In my first secondary school, a kid once drove through the wall of the I.T. room in order to steal a bunch of computers. At the same school, I heard that the headteacher paid some kids to attend, because they never did – a rumour which was never confirmed but which I totally believed because it was just that kind of place.  AKA, the kind of place where the kids ruled the roost. On my very first day there, a lanky dude with a greasy afro and glazed eyes which I now realise were as such because he was – excuse my French – really fucking high, walked past me and whispered “welcome to Hell” in my ear.

My second secondary school was a little tamer, but not by much. Kids smoked behind the D&T building, people tried to set fire to shit with the bunsen burners in Chemistry and one pupil drove my Home Ec teacher so crazy she apparently “locked her in a cupboard” (while I was actually in this class when this supposedly happened, I spent most of my secondary school existence in some sort of bored stupor, so I can neither confirm nor deny this vicious rumour either. I was staring out the window thinking about Brendon Urie, mostly likely, at the time. A habit I have carried forth into adulthood).

Basically, what I’m trying to say is that I attended two schools during my painful teenage existence in which it would’ve been perfectly acceptable – vanilla even – to be a little more rebellious than I was. I probably would’ve blended in a lot more. Instead, I got super excited when my one-eared English teacher read my stuff aloud in class because he thought it was good and listened patiently while a French teacher I once had, who called herself The Dragon, screamed that we were “the second worst class she had ever had in her life”. (To this day, I wonder who the first worst class was, and am mildly offended that it wasn’t my class, despite the fact I did nothing to contribute to our second-worst status.)

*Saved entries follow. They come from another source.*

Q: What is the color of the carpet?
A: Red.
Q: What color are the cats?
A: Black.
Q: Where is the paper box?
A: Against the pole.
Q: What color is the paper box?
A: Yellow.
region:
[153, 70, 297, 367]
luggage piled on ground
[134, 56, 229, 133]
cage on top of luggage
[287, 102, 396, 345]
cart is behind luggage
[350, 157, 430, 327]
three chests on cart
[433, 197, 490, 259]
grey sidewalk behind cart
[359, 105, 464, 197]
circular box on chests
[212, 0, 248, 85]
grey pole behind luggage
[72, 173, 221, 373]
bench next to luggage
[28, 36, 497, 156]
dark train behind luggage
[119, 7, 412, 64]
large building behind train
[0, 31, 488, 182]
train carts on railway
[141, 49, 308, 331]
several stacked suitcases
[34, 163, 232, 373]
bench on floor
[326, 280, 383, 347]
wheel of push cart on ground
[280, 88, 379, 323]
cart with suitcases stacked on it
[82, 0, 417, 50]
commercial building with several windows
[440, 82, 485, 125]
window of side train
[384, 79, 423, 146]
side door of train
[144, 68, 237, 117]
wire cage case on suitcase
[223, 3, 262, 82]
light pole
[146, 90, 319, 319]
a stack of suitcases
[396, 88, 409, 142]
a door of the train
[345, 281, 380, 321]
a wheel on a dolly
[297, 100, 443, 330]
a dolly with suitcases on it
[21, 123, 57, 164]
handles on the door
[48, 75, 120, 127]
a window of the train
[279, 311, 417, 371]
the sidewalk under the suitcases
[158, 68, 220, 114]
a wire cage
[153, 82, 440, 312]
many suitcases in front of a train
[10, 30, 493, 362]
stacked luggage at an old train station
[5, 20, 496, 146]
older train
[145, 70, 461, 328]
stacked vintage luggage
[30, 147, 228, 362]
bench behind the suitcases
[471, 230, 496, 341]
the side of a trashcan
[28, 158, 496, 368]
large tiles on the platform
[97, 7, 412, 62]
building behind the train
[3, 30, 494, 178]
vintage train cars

That ship has well and truly sailed. I will never be known as Laura The Destroyer**, or some other cool, rebellious name that kids would have whispered into each other’s ears, wide-eyed, as I sashayed down the corridor with my clique of Regina George’s. That will never be my life. Perhaps I can live it vicariously through my future children, one day, who I will raise to be indomitable bitches (just kidding. They’re probably going to be really well-behaved nerds. Damn genes).

** In case you were wondering, it is now too late for you to call me Laura The Destroyer too, because it is simply too close to a violent prostitute’s name with the context of school rebellion. If I must have a prostitute name, I want it to be something cute like Peachy Highway or my house nickname, French Vanilla. 

5. Spend the whole day in bed watching Tom & Jerry

This is something I could’ve easily done as a child, but not anymore. Now, I am too worried about the whole time-wasting thing to do that which, as a child, I fucking loved to do. R.I.P. blissful, wasted days.

6. Get children’s tickets to stuff

Nope. I well and truly can’t do this anymore. Partially because I look too old, and partially because I rarely bother seeing a film that’s rated under 15. In a way, the fact I can’t get away with buying kid’s tickets is ironic because I also get refused entry all the time to adult shit as I look too young. (Where is the lie!?) Basically, I am in some horrible void between not being able to buy a child’s ticket and not being able to get into clubs and bars and stuff without ID. So I’ve been 17 for six years.

This, really, is about about the sum of all that it is officially too late for me to do now. Which is not only quite comforting, it tells me the following: 

There is time to do stuff. Lots of time. Stop freaking out. And maybe start watching The Walking Dead again, before it has as many series as Lost and it will be too late for that, too.